- 1st March 2019
Paul has been at BIDBI for a very long time, he started back in 2009 as a temp, but loved it so much he decided to stay. Through the years he has tried his hand at and mastered each print technique that has been thrown at him. A team player, he regularly trains new recruits and gets them up to speed by imparting his many years of printing wisdom on them.
Deservedly so, Paul is BIDBI’s Employee of the Month for January. We sit down with him and talk printing, dirt bikes and what’s made him stick around all these years.
When you started at BIDBI, what was it like?
I started in 2009 and the company had only been trading for 2 years, it was still in its first stages, so it was very ‘makeshift’. We only had a manual screen print carousel and two heat press machines, I think there was only a handful of screens too! There was 4 of us that worked in production in total, and 6 who were in the office, which is a world away from where we are now.
Did you think you’d be here all these years, watching the company grow and change?
To tell you the truth, no I didn’t. I started out as a temp, after a friend mentioned there was some work going at BIDBI, but I decided to stay after that job was complete, it was exciting working in a growing company and having the opportunity to be part of something new. Plus printing was something completely novel to me and I really enjoyed it. Being able to see BIDBI now from where it was 10 years ago makes me feel proud! The past two years have been the most exciting, we’ve expanded so much and I'm looking forward to what's coming.
What’s your favourite printing method?
Definitely Screen printing, I like how much control you have over the whole process, especially being able to control the finish in comparison to other methods such as heat press printing. With screen printing you can adjust the pressure you put on the squeegee (the tool you use to push the ink through the mesh screen) which helps you get a better finish depdending on what the artwork is like.
Do any notable prints/bags come to mind?
Oh wow, that’s a hard one, I’ve printed around 7,000 orders in my time here and there are so many that I can think of. Errm, It’s probably a bag I printed for the Rolling Stones 50th Anniversary. It was on a black Luxury Shopper Bag and had a two-sided print, with 3 colours on each side. I think that sticks out the most because of the name and of how many issues we had printing it as we’d never attempted something like that before, which makes me laugh now because I could do that with my eyes shut now!

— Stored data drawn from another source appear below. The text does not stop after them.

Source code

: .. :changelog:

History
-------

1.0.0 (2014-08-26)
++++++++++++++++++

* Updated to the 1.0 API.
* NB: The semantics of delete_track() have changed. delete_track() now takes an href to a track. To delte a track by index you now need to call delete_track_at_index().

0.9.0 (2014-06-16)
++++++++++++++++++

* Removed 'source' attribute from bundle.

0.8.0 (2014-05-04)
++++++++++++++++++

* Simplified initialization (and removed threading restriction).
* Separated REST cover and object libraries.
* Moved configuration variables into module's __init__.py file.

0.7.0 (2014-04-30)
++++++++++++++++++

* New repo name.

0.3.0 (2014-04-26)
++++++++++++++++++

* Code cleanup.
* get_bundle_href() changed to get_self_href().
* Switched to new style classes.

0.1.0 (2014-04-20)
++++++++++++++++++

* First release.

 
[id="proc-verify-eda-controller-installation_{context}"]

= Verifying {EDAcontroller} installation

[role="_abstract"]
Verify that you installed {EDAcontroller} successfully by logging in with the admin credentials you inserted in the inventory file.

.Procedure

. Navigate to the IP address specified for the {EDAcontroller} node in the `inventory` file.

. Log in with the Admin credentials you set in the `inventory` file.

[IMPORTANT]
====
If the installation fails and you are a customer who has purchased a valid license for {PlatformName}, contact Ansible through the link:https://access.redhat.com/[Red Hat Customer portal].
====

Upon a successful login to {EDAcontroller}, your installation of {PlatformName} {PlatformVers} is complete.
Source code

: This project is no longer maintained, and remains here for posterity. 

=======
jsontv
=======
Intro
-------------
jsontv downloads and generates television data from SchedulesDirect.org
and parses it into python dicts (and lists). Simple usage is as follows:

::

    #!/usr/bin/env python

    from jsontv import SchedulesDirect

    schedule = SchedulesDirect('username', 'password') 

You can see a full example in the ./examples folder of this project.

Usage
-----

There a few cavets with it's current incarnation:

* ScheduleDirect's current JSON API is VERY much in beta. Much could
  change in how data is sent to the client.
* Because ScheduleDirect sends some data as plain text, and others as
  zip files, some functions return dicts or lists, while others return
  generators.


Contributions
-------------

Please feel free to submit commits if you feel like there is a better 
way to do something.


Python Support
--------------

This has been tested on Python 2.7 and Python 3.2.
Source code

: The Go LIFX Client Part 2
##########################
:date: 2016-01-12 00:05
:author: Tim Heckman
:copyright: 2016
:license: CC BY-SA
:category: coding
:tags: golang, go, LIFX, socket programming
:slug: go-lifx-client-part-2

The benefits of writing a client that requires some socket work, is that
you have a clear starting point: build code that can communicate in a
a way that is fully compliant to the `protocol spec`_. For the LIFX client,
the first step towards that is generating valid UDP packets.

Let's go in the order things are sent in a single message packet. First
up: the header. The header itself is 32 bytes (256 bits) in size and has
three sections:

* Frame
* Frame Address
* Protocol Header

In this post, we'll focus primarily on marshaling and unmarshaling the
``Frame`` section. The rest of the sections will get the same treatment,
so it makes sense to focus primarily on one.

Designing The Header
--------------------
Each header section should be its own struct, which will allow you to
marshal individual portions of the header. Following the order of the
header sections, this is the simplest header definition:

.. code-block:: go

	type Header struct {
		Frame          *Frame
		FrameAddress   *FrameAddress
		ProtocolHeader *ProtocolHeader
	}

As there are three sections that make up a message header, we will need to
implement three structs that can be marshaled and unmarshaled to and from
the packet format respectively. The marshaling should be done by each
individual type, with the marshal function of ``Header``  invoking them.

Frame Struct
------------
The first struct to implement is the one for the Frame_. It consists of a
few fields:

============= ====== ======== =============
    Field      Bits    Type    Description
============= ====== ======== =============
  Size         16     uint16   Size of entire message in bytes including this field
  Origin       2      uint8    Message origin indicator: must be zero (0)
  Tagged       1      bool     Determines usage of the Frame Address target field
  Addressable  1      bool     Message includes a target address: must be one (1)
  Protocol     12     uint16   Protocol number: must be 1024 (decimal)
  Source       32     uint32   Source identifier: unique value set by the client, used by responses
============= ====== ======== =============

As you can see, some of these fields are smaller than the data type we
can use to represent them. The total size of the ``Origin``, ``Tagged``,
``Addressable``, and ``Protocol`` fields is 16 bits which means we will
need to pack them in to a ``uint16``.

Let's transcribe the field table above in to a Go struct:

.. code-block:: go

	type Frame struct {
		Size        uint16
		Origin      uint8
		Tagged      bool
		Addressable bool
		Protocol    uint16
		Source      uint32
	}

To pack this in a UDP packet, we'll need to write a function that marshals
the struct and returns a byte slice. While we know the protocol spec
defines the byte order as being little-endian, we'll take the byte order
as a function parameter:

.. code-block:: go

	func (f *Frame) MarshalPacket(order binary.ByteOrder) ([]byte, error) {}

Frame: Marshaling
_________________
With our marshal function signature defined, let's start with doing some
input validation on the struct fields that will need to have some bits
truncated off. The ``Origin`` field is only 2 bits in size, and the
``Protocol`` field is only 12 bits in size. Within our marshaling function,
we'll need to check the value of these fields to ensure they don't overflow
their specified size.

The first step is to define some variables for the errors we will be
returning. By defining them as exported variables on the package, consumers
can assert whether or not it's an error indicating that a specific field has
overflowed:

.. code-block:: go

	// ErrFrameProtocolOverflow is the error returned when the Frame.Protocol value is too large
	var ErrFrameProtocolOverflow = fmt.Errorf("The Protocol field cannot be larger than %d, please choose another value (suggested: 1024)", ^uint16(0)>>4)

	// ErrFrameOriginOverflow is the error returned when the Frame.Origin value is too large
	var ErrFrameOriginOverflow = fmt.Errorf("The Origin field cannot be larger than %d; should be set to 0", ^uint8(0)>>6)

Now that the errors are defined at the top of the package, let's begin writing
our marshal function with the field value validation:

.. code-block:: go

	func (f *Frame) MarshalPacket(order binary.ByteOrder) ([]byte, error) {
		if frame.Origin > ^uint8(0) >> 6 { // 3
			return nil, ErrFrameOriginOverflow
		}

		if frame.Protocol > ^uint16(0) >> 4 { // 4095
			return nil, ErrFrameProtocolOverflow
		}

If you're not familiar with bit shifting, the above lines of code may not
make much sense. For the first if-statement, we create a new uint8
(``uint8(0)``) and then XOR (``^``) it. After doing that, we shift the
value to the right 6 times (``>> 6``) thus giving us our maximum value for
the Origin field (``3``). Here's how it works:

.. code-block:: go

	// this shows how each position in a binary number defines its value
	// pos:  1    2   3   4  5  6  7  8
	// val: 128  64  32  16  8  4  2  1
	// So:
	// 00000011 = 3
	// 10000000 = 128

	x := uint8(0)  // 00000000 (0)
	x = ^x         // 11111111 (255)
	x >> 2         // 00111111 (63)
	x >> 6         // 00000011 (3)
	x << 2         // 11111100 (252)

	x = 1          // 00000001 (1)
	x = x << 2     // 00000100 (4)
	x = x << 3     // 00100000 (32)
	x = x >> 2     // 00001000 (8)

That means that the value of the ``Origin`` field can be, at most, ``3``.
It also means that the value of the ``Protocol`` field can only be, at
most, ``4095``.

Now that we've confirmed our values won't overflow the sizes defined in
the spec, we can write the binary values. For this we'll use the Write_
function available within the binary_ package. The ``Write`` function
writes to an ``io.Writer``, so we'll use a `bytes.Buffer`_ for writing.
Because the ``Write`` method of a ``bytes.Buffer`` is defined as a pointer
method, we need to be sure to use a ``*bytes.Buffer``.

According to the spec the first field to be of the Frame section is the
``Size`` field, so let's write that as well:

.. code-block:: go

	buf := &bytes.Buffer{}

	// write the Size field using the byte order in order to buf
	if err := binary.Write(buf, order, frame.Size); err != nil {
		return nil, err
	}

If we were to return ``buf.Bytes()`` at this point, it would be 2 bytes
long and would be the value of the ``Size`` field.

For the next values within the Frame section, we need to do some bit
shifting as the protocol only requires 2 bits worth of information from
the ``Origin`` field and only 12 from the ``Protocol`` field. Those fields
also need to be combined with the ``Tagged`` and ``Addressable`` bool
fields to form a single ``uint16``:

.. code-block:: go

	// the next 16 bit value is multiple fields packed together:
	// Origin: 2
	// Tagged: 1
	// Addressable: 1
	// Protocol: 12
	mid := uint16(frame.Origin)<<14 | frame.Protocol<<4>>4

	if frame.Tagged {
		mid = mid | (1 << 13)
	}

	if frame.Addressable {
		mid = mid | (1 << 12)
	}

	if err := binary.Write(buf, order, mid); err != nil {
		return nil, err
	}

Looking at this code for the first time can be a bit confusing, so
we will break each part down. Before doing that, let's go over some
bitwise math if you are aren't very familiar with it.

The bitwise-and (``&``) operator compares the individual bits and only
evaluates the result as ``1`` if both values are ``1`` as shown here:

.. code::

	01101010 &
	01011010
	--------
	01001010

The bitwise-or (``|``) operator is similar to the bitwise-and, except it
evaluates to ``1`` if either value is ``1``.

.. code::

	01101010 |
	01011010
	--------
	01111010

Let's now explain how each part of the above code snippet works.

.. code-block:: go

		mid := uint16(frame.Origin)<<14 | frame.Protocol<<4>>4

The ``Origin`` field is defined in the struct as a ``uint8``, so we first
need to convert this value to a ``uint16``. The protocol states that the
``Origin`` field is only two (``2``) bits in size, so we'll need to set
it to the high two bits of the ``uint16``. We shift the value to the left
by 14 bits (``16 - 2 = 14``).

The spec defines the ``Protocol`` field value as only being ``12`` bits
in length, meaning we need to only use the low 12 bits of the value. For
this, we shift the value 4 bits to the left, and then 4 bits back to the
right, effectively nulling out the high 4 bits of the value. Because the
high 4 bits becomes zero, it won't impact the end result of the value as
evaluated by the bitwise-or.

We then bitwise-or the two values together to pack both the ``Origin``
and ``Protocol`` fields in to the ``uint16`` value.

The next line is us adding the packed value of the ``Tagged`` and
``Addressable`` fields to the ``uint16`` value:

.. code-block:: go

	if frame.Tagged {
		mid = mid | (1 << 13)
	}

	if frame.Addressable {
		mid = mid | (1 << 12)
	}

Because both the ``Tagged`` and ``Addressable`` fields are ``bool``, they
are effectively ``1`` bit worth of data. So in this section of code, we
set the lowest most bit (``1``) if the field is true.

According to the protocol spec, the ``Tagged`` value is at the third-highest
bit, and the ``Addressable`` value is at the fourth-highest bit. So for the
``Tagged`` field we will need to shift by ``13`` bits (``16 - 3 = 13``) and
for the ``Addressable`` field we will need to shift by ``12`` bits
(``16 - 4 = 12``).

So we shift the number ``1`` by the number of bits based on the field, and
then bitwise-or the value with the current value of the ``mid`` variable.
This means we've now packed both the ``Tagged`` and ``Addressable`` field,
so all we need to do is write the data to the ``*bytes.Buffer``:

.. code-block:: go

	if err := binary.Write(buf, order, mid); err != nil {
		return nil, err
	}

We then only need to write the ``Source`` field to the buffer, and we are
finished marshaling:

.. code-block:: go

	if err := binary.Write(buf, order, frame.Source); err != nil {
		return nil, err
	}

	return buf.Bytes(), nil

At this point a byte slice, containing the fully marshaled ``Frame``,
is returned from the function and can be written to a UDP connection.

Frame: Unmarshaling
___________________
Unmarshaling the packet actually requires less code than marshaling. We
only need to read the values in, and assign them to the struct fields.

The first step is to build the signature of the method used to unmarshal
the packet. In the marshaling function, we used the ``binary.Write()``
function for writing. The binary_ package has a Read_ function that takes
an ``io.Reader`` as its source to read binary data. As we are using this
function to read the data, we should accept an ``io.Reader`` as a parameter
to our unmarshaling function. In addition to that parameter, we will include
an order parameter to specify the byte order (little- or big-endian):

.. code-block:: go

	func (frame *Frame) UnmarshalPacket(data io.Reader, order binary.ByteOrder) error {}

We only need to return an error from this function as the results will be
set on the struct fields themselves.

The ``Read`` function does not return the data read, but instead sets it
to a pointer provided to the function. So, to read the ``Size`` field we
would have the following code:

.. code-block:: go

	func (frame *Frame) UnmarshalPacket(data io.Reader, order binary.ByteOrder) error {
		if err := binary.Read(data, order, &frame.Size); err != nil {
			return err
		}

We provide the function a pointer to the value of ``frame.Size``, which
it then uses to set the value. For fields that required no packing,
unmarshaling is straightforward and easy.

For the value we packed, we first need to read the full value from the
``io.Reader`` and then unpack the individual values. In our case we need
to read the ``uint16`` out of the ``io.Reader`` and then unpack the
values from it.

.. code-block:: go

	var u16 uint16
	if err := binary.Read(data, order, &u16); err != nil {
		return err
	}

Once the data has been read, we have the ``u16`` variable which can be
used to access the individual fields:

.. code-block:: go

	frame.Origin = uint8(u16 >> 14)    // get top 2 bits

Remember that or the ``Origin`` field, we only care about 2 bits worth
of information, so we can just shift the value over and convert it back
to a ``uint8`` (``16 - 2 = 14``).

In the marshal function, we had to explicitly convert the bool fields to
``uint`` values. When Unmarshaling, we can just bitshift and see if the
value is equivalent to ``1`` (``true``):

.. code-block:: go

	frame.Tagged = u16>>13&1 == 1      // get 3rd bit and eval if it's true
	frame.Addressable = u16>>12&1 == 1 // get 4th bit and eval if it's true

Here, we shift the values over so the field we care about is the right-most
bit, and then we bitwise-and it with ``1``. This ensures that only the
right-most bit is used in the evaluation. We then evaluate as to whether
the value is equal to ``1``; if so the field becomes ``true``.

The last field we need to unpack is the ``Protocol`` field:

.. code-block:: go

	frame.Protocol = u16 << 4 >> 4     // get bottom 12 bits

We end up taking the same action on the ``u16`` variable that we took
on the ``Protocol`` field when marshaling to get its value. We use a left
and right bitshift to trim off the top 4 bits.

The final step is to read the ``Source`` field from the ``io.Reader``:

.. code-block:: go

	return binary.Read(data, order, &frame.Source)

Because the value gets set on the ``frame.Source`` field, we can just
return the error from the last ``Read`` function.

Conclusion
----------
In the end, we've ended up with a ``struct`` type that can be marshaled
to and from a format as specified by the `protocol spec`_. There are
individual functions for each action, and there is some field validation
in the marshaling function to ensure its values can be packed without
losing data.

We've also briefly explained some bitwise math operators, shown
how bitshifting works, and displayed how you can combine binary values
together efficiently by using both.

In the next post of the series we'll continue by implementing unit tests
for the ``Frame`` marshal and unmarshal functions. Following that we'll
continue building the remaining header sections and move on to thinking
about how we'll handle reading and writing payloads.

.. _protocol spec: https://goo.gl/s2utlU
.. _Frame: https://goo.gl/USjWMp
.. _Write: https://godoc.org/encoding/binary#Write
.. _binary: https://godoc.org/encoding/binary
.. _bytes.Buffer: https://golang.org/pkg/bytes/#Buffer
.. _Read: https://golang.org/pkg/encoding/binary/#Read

What does it take to be a master printer?
Patience, an eye for detail. And initiative.
How do you feel about winning employee of the month?
Chuffed, really chuffed. It’s nice to get the recognition for the hard work that you put in and for doing something you love. Plus, who doesn’t love a day off!
What do you like to get up to when you’re not printing?
I race dirt bikes, for fun and in competitions, I recently got back into it after a few years and realised it’s something I love. It’s mainly the adrenaline rush you get when going fast and also the element of danger. I’ve had a few scrapes but that’s part and parcel of the sport. My dream is to take my bike and go riding around the world.
What advice do you have for people who want to get into printing?
Honestly, it’s harder than you expect it to be, especially to be a good printer, you have to really care about what you’re doing and treat each job with importance.
What steps do you take in order to be more environmentally friendly?
I try to cycle to work as much as I can, it definitely beats sitting in traffic. I also recycle as much as I can and I’ve been trying to eat less meat, I used to eat meat everyday but I make sure I have meals that don’t have any meat around 3 times a week. And of course I always carry a tote bag with me when shopping so I don’t have to use a plastic bag!
In laymen’s terms can you explain what screen printing is?
Screen printing is a printing method which uses a mesh stencil to transfer an image onto a garment or medium by pushing ink through the stencil.